### PROBLEM
Your answer should consist of each line from the data below that contains "Αυγούστου".

=== Begin Enclosure ===

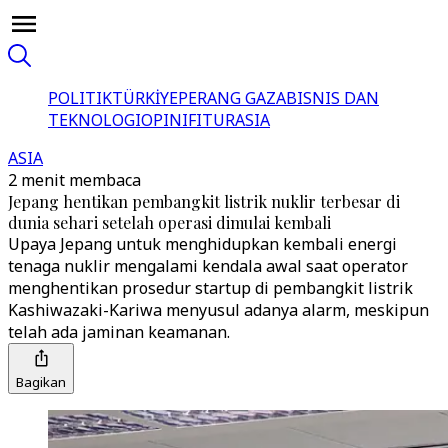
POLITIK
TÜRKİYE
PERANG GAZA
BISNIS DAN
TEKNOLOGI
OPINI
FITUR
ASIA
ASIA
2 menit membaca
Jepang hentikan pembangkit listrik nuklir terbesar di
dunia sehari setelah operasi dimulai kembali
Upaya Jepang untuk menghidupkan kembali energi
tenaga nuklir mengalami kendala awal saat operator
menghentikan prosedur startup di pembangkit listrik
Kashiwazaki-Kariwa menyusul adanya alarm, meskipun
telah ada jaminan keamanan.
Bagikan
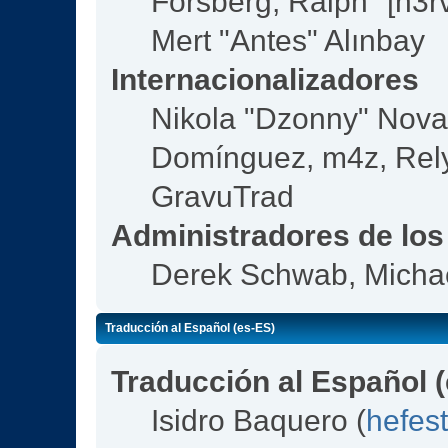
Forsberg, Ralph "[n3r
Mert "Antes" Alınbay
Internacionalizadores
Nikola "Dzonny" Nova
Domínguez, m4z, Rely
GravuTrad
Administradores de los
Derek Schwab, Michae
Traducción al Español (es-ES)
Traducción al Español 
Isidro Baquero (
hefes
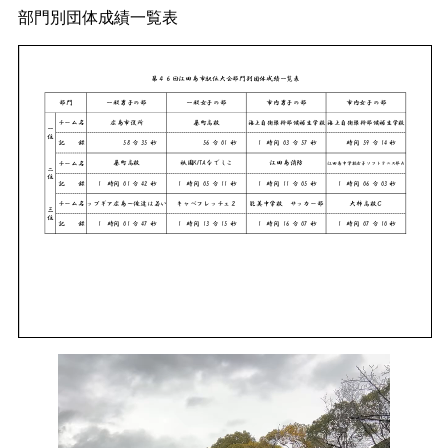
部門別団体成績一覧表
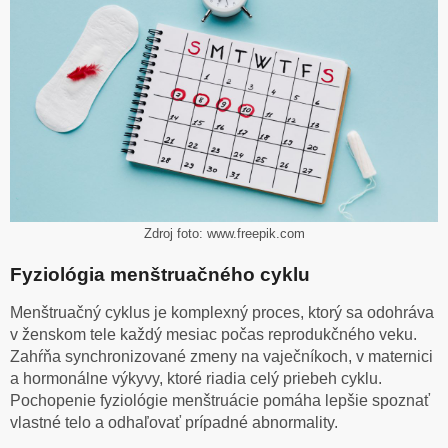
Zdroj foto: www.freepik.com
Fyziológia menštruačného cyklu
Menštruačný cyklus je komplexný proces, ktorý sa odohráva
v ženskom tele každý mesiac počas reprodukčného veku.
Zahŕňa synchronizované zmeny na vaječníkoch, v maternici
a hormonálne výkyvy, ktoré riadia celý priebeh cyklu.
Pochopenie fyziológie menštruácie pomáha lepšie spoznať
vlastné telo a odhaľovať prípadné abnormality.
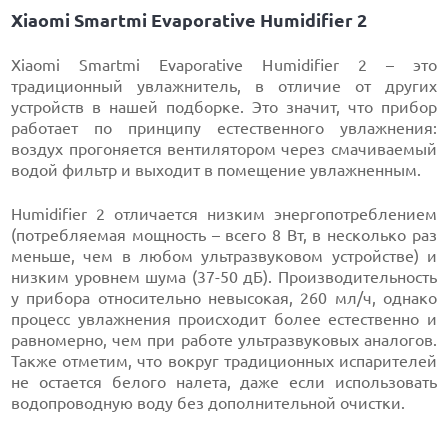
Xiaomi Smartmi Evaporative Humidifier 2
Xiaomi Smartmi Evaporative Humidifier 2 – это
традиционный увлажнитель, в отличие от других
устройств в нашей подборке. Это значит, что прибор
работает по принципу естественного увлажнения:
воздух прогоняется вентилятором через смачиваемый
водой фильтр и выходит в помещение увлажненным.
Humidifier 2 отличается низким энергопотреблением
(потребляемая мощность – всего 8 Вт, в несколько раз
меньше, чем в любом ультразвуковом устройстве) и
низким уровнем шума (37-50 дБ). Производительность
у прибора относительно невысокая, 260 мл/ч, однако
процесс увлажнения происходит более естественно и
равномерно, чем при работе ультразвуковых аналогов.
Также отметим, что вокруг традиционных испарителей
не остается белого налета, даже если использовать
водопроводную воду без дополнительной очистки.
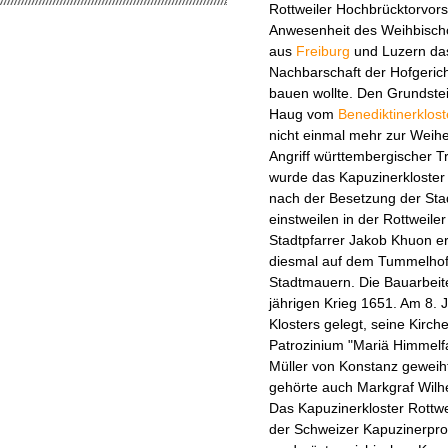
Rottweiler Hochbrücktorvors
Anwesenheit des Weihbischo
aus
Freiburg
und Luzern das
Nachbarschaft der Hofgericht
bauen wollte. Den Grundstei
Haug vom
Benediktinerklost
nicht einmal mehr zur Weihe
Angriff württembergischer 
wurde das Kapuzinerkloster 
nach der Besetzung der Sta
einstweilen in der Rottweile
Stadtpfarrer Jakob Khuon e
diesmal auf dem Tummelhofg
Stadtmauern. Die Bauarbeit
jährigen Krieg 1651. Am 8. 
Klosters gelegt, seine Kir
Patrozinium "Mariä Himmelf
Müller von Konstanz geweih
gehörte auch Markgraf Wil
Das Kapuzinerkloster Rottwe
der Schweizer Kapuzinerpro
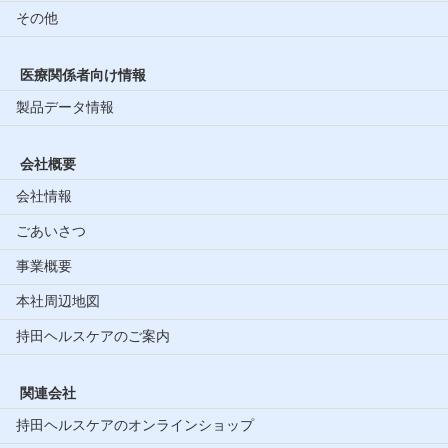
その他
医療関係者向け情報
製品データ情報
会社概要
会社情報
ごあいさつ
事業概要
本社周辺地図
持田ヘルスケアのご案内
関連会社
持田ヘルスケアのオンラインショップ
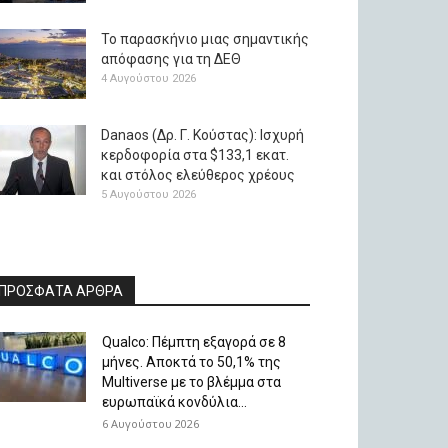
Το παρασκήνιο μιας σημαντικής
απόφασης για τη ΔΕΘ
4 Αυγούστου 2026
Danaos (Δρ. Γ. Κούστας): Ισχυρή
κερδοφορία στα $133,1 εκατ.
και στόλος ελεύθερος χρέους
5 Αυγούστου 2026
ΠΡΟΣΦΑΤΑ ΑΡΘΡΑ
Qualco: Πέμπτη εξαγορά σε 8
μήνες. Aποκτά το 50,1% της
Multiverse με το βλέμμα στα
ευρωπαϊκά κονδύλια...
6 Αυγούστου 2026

=== End Enclosure ===

### SOLUTION
4 Αυγούστου 2026
5 Αυγούστου 2026
6 Αυγούστου 2026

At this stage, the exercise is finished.